STRESS-RESILIENCE IMPACTS PSYCHOLOGICAL WELLBEING: EVIDENCE FROM BRAIN-GUT MICROBIOME INTERACTIONS

Background: The brain gut-microbiome system is intricately connected to the psychological stress response. Decades of established research shows that stress is a risk factor for numerous detrimental health outcomes including cardiovascular disease, sudden heart attack, Irritable Bowel Syndrome, and gut dysbiosis. Indeed, upwards of $300 billion dollars is lost annually due to stress-related health care costs and missed work in the U.S., highlighting a vital need for greater resilience to stress.
Aims: The current work tests the hypothesis that there is a multi-omic (clinical; psychological, neurological, and gut microbiome) signature differentiating high from low stress-resilient groups.
Methods: Hypotheses were tested using data from 116 healthy adults (61% female, mean age=32.5 years). High/low stress-resilient groups were identified using the Connor-Davidson Resilience Scale (CD-RISC; a commonly used, validated, self-report scale measuring individuals resilience to stress). Multimodal fMRI were used to assess neurological features and functions. Microbial functions were assessed using transcriptomics and metabolomics. Data integration analysis using latent components (DIABLO) was used to discover whether psychological, neurological, microbiome and metabolome features distinguished high from low resilience phenotypes. A complete list of all DIABLO selected psychological, neurological, and microbial variables included in the model are depicted in Figure 1.

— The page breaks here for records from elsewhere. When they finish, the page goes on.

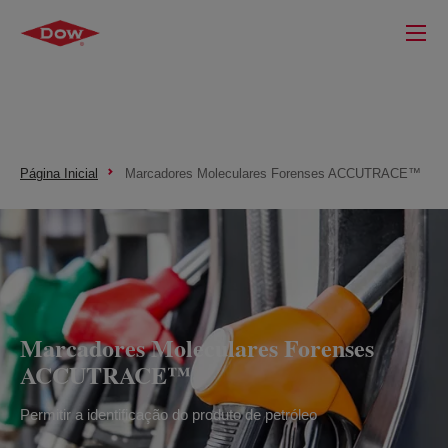
Página Inicial
Marcadores Moleculares Forenses ACCUTRACE™
Marcadores Moleculares Forenses
ACCUTRACE™
Permitir a identificação do produto de petróleo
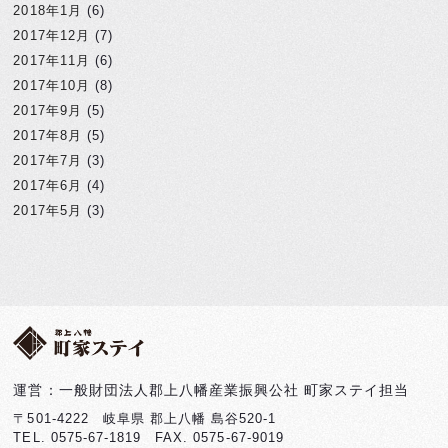
2018年1月
(6)
2017年12月
(7)
2017年11月
(6)
2017年10月
(8)
2017年9月
(5)
2017年8月
(5)
2017年7月
(3)
2017年6月
(4)
2017年5月
(3)
運営：一般財団法人郡上八幡産業振興公社 町家ステイ担当
〒501-4222 岐阜県 郡上八幡 島谷520-1
TEL. 0575-67-1819 FAX. 0575-67-9019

Results: DIABLO analyses showed that the high resilience group showed lower levels of depression and anxiety, higher frequency of bacterial transcriptomes (related to environmental adaptation, genetic propagation, energy metabolism, anti-inflammation), increased metabolites (N-acetylglutamate; dimethylglycine), and cortical signatures (increased resting state functional connectivity between reward circuits and sensorimotor networks; decreased grey matter volume and white matter tracts within the emotion regulation network; see Figure 1). Our findings support a multi-omic signature involving the BGM system suggesting that resilience impacts psychological symptoms, emotion regulation and cognitive function as reflected by unique neural correlates and microbiome function supporting eubiosis and gut barrier integrity. Bacterial transcriptomes provided the highest classification accuracy (see Figure 2).
Conclusion: Our findings suggest that the microbiome is critical in shaping resilience and highlights that microbiome modifications have the potential to increase resilience to psychological stress.